- Exercise instructions -
1. In the passage on racism directed at France's national football team, what limit did the French Football Federation try to set right after the 2010 World Cup?
2. Using the passage on racism directed at France's national football team, explain why Georges Frêche was excluded from the Socialist party.
3. Write the next part of the passage on racism directed at France's national football team, starting after its final sentence.

- Text under study -
Cover of Soccer Empire: The World Cup and the Future of France by Laurent Dubois (Berkeley (California), 2010) YC.2010.a.7769.
Dubois traces how the 1998 victory did not silence the racist discourse. In 2007, Georges Frêche of the Socialist party echoed Le Pen’s sentiments and was thus excluded from his party. Blame for Les Bleus’ disastrous 2010 World Cup mutiny was placed firmly on the black and Muslim players by Le Pen’s daughter and current leader of far-right National Rally party, Marine, who declared that the World Cup was not a success because many of the players had “another nation in their hearts”. In the immediate aftermath of the 2010 competition, the French Football Federation attempted to place a 30% cap on players with “certain origins” in football academies across the country, while national team coach Laurent Blanc argued for selecting players with “our culture, our history”.
A second World Cup victory in 2018 has not ended the constant racism levelled at French national team players. They are forensically examined by a commentariat who question their every move - from performances on the pitch to their supposed heartiness when singing the French national anthem. However, despite their shock penalty exit to Switzerland in this summer’s Euros, a new set of superstars including Kylian Mbappé, a Parisian banlieusard of Cameroonian and Algerian descent and Paul Pogba, born in Paris to Guinean parents, will continue to inspire people around the world. They fluently speak what Lilian Thuram described football to be: “the language of happiness”.

- Data -

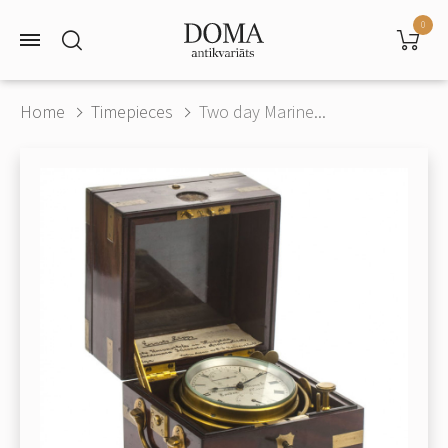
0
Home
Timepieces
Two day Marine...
...
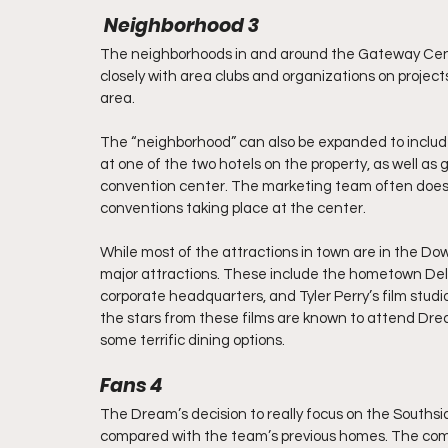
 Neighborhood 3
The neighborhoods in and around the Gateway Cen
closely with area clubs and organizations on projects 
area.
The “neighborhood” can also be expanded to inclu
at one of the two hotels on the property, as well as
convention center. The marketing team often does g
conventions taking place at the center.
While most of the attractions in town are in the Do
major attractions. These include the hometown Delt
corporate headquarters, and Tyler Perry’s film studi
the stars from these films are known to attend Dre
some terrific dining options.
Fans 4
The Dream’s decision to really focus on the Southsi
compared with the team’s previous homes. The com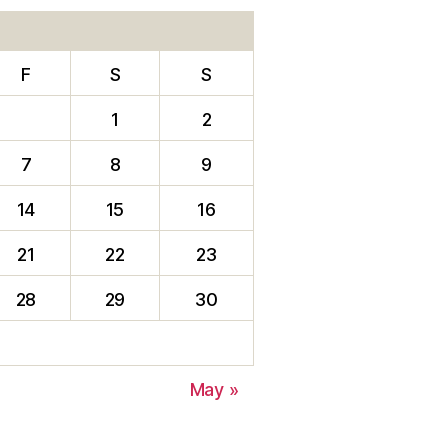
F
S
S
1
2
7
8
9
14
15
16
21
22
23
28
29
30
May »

- Per-task answers -
1. It tried to cap players with "certain origins" at 30% in football academies across the country.

2. In 2007 Frêche echoed Le Pen's sentiments, and the passage says he was excluded from his party for that.

3.
Anthony Chapman, CDP Student at the British Library and Royal Holloway, University of London
Cover of Giovanni Arpino, Azzurro tenebra (Turin, 1977) X.909/83737
Sports journalist and prize-winning writer, Giovanni Arpino (1927-1987) is the author of one of the most beautiful novels on Italian football. A story of defeat, Azzurro tenebra is a fictional account of the unlucky participation of the Italian national team, the azzurri (‘blues’), in the 1974 World Cup in what was at the time West Germany. Some legendary names feature in the book: coaches Ferruccio Valcareggi (‘the Uncle’) and Enzo Bearzot (‘Vecio’), Gigi Riva (‘the Bomber’), Gianni Rivera (‘the Golden Boy’), and goalkeeper Dino Zoff (‘San Dino’). Arpino joins the Italian delegation and is acutely aware of the difficult position of the team, struggling to find an identity and lost in the transition between the old stars, who had won Euro 1968, and the new talents, who would end up winning the 1982 World Cup in Spain a few years later.
Valentina Mirabella, Curator Romance Collections
If asked to name a Polish football player, the one that instantly springs to mind for most people will be the current captain of the Polish national team and star striker at Bayern Munich, Robert Lewandowski who also holds the record of most goals scored for Poland at national level. Those with longer memories may however come up with another name – Włodzimierz Lubański, who held this record before Lewandowski.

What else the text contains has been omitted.